Cualquier palabra, dependiendo del contexto, de la frase y su sintaxis, tiene una consecuencia. Puede desencadenar la más leve sonrisa, la euforia, las ganas de gritar o salir corriendo en una explosión de rabia interna o dar cabida a la huida fácil de los sentimientos arrastrados y condensados por las mejillas.
Cualquier gesto es seguido de un sentimiento, a veces implícito, bajo el orden de un proceso cognitivo del pensamiento. La intención. Eso que conlleva al caos de la interpretación y la traducción en mil lenguajes distintos: las emociones.
El ser humano padece del síndrome de la duda ante la incongruencia de lo postulado. La fórmula o ley de estabilidad va teorizándose y concretándose con el tiempo. Esa sustancia inmaterial a la que estamos sometidos que comprende tres partes: la cadena del pasado, la inercia del presente y la incertidumbre del futuro.

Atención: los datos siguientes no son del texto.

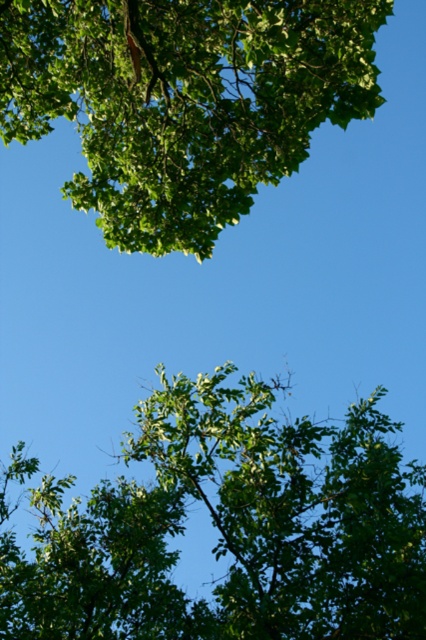
Who is taller, green leafy tree at upper center or green leafy tree at upper left?

green leafy tree at upper left is taller.

Where is `green leafy tree at upper center`? green leafy tree at upper center is located at coordinates (230, 529).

Tendemos a anclarnos en el primero, a esclavizarnos con el último y a hacer caso omiso del segundo, del verdadero.
Cada momento que pasa se convierte en pasado perdiendo la consistencia de haber sido futuro.

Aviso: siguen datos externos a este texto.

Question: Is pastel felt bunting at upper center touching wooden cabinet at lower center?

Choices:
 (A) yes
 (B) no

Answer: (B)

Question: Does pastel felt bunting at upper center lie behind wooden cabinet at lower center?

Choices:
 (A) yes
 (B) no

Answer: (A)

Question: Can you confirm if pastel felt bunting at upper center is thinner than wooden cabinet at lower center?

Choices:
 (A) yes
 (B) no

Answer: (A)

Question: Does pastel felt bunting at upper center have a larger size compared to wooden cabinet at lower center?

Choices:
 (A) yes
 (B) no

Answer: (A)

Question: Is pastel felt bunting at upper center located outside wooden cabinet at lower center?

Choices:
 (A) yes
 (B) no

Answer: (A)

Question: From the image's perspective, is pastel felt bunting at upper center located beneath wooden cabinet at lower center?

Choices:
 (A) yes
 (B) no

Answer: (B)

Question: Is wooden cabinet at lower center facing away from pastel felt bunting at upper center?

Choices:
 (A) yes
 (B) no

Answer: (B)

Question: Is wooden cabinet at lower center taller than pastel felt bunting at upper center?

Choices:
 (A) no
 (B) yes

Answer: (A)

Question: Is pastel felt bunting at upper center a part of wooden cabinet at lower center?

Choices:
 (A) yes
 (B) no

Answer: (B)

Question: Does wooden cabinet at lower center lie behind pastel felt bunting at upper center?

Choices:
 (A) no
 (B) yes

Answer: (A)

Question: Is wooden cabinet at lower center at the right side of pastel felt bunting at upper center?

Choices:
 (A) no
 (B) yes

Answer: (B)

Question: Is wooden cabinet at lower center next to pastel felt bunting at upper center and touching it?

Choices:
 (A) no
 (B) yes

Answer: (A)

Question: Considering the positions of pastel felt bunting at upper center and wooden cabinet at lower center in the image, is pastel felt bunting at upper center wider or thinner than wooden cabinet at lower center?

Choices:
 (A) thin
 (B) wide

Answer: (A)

Si todo lo que interpreté en el pasado dio como consecuencia al presente en el que vivo, no quiero imaginarme un futuro marcado por la inconsistencia de palabras, que fueron lo que fueron, palabras, y quizá carentes de sentido. Sentimientos y roces de recuerdos que evaporan la esperanza de que vuelvan a ser reales, las ganas de seguir hacia adelante y azotar inseguridades hacia el abismo de la decepción.
He sido vaciada, absorbida por dentro de toda realidad y entregada a un sueño. El sueño de que aún hay confianza entre tú y yo, de que aún hay cariño y de que sigues a mi lado.